The UAE has gained notable attention across the UK media recently due to the bizarre case of Jamie Harron from Stirling, Scotland, who found himself facing three years in prison on charges of public indecency for touching another man’s hip whilst trying not to spill his drink when moving through a crowded bar in downtown Dubai.

It could have happened to any of us and maybe this is why readers are hungry for more details of this story.

Whilst it is good that Jamie Harron’s terrible ordeal in Dubai has received so much attention, it is important that the this case is not viewed in isolation of a much broader narrative of oppression and human rights abuses in the UAE.

Since the Arab Spring of 2011, repression has been rapidly stepped up by the Emirati authorities. Both Emiratis and non-Emiratis have been arbitrarily detained, forcefully disappeared, and in many cases tortured on the most frivolous of charges. In 2016 alone, around 300 people were detained in the UAE for comments posted on social media sites which allegedly criticised the ruling regime. In today’s UAE, prominent Emirati academics, human rights defenders, and lawyers currently languish in jail, often in unknown locations, on charges which violate freedom of speech.

However, the media has framed Jamie’s story as a ‘banged up abroad’ holiday maker nightmare rather than as an example of systematic state repression. Because of this, the tendency is to blame cultural differences rather than focus on a government that has disdain for human rights and international humanitarian law.
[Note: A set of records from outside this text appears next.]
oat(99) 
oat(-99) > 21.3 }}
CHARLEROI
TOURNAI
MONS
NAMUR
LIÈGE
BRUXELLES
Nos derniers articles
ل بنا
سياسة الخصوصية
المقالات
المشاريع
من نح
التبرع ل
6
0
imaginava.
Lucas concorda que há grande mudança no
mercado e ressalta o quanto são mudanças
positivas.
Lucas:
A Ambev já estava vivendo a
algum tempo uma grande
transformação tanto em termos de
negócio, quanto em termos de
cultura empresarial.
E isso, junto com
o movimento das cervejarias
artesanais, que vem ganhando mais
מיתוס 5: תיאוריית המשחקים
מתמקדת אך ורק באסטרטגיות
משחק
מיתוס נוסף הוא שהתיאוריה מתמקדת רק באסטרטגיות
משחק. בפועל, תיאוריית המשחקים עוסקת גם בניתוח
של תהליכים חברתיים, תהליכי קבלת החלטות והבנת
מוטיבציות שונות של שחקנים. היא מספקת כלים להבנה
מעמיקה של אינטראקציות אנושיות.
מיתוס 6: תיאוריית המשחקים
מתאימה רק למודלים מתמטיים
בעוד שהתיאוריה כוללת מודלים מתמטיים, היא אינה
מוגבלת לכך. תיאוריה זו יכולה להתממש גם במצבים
Over the last twelve months, ICFUAE (International Campaign for Freedom in the United Arab Emirates) have received evidence of an alarming increase in arbitrary arrests, enforced disappearances. The most notable of these cases is that of Ahmed Mansoor, a prominent human rights activist who is currently being held in solitary confinement without access to a lawyer. This was an arrest triggered by Mansoor’s tireless efforts to highlight human rights abuses in the UAE. Worryingly, this has coincided with an increase in British diplomatic and trading activity with the UAE and, in the context of Brexit as trade with the UAE takes on a greater importance, the British government become less willing to speak out about human rights abuses.
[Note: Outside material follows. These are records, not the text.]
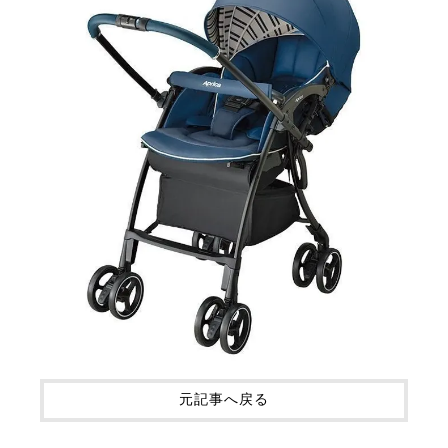
元記事へ戻る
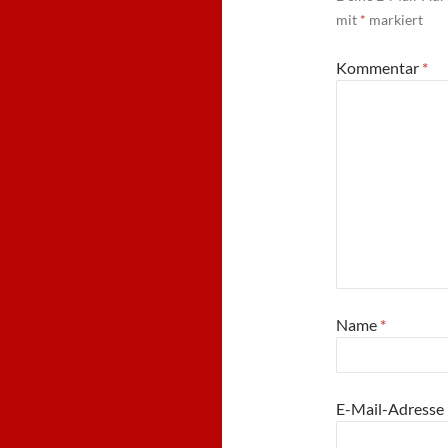
mit
*
markiert
Kommentar
*
Name
*
E-Mail-Adresse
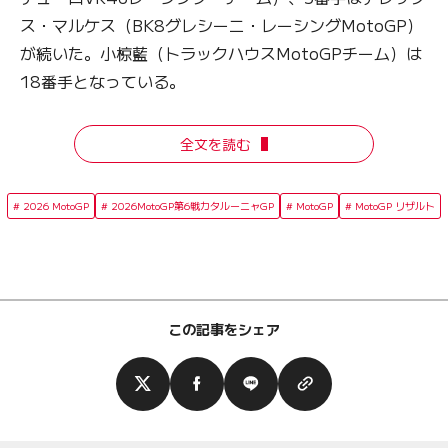
ス・マルケス（BK8グレシーニ・レーシングMotoGP）
が続いた。小椋藍（トラックハウスMotoGPチーム）は
18番手となっている。
全文を読む
2026 MotoGP
2026MotoGP第6戦カタルーニャGP
MotoGP
MotoGP リザルト
この記事をシェア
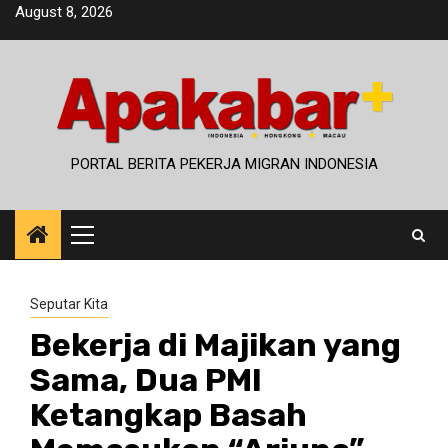
Skip
August 8, 2026
to
content
PORTAL BERITA PEKERJA MIGRAN INDONESIA
Primary
Menu
Seputar Kita
Bekerja di Majikan yang
Sama, Dua PMI
Ketangkap Basah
Jamie Harron’s terrible ordeal should encourage the media to dig deeper and explore the human rights behaviour of the UAE authorities. If it does this, then some good may come of this episode. However, if the media chooses to frame it in cultural and racial terms then the outcome will be somewhat different. One only has to note the Islamophobic comments underneath some of the articles to see how quickly this can degenerate into racist and, often orientalist, stereotyping.
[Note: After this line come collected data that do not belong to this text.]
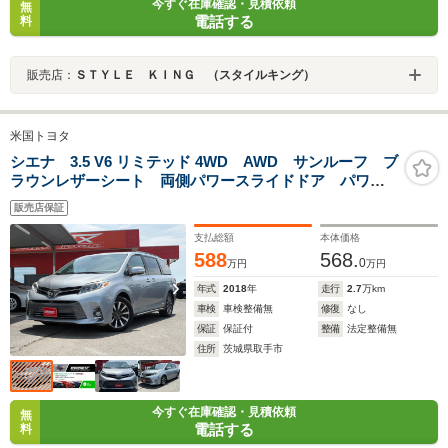
今すぐ在庫確認・見積依頼
無
電話する
料
販売店：
ＳＴＹＬＥ ＫＩＮＧ （スタイルキング）
米国トヨタ
シエナ 3.5 V6 リミテッド 4WD AWD サンルーフ ブ
ラウンレザーシート 両側パワースライドドア パワー
バックドア オットマン カロッェリアナビ 地デジ
販売店保証
TV トヨタセーフティセンス
支払総額
本体価格
588
568.
0
万円
万円
年式
2018
年
走行
2.7
万km
車検
車検整備無
修復
なし
保証
保証付
整備
法定整備無
住所
茨城県取手市
今すぐ在庫確認・見積依頼
無
電話する
料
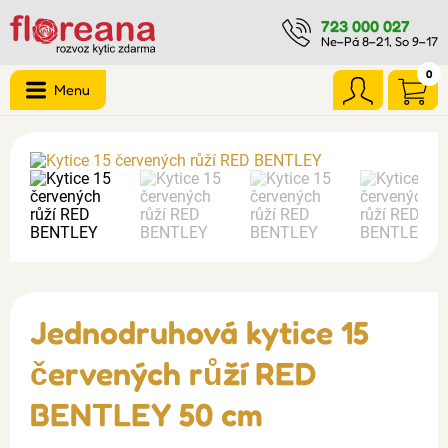
723 000 027
Ne–Pá 8–21, So 9–17
0
Menu
Jednodruhová kytice 15
červených růží RED
BENTLEY 50 cm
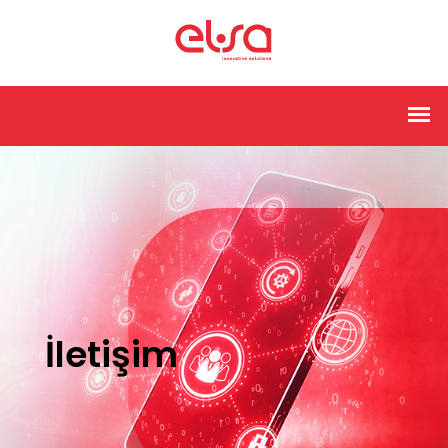
İletişim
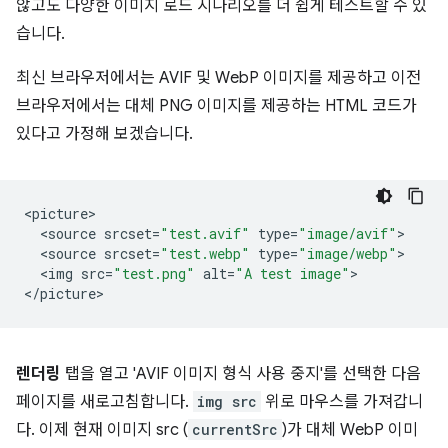
않고도 다양한 이미지 로드 시나리오를 더 쉽게 테스트할 수 있
습니다.
최신 브라우저에서는 AVIF 및 WebP 이미지를 제공하고 이전
브라우저에서는 대체 PNG 이미지를 제공하는 HTML 코드가
있다고 가정해 보겠습니다.
<
picture
<
source
srcset
=
"test.avif"
type
=
"image/avif"
<
source
srcset
=
"test.webp"
type
=
"image/webp"
<
img
src
=
"test.png"
alt
=
"A test image"
>

<
/picture
렌더링
탭을 열고 'AVIF 이미지 형식 사용 중지'를 선택한 다음
페이지를 새로고침합니다.
img src
위로 마우스를 가져갑니
다. 이제 현재 이미지 src (
currentSrc
)가 대체 WebP 이미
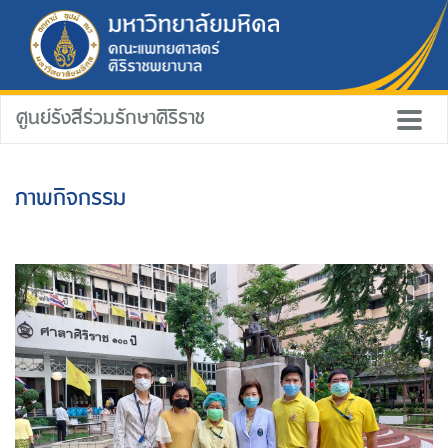
ศูนย์รังสีร่วมรักษาศิริราช
ภาพกิจกรรม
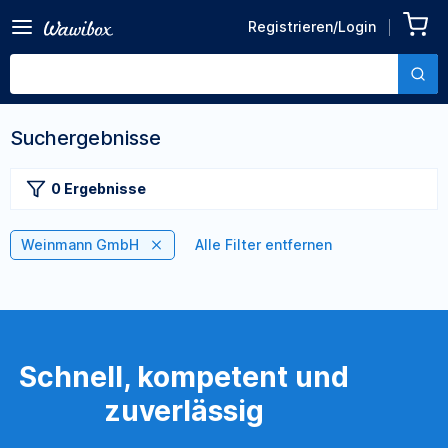
Registrieren/Login
Suchergebnisse
0 Ergebnisse
Weinmann GmbH
Alle Filter entfernen
Schnell, kompetent und
zuverlässig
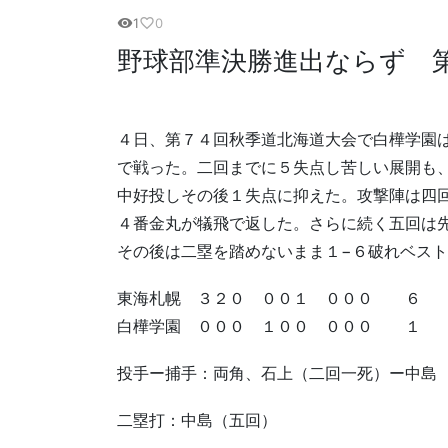
1
0
visibility
favorite_border
野球部準決勝進出ならず 第
４日、第７４回秋季道北海道大会で白樺学園
で戦った。二回までに５失点し苦しい展開も
中好投しその後１失点に抑えた。攻撃陣は四
４番金丸が犠飛で返した。さらに続く五回は
その後は二塁を踏めないまま１−６破れベス
東海札幌 ３２０ ００１ ０００ ６
白樺学園 ０００ １００ ０００ １
投手ー捕手：両角、石上（二回一死）ー中島
二塁打：中島（五回）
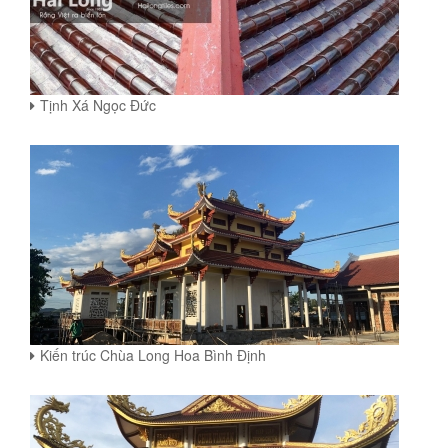
Tịnh Xá Ngọc Đức
Kiến trúc Chùa Long Hoa Bình Định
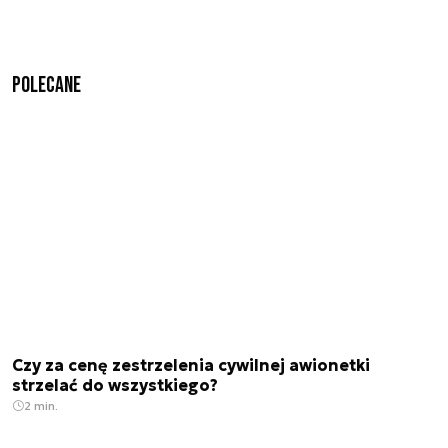
Polecane
Czy za cenę zestrzelenia cywilnej awionetki
strzelać do wszystkiego?
2 min.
Harron arrived home on Wednesday to his family and yet Emirati prisoners remain in solitary confinement without representation, such as prominent economist Dr. Nasser bin Ghaith who is serving 10 years in prison for Twitter comments. It is in this context that Harron’s ordeal must be understood. For a short period he was exposed to that which is the reality for so many within the UAE. The fact that the British media have become so interested in this case and have so far failed to relate it to other internal cases suggests that as a society we have still not rid ourselves an Orientalist approach to the Arab world.

It is imperative that the UK media presents Jamie’s case within this wider climate of repression inside the Emirates. By not doing so, we reduce ourselves to viewing human rights violations in the UAE through a Eurocentric lens, which places the value of a European life as higher than that of an Arab. The case of Jamie Harron should not be understood through the lens of a cultural war, but rather within a wider context of repression and human rights abuses in which Emirati bloggers, human rights defenders, and political activists constitute the front line.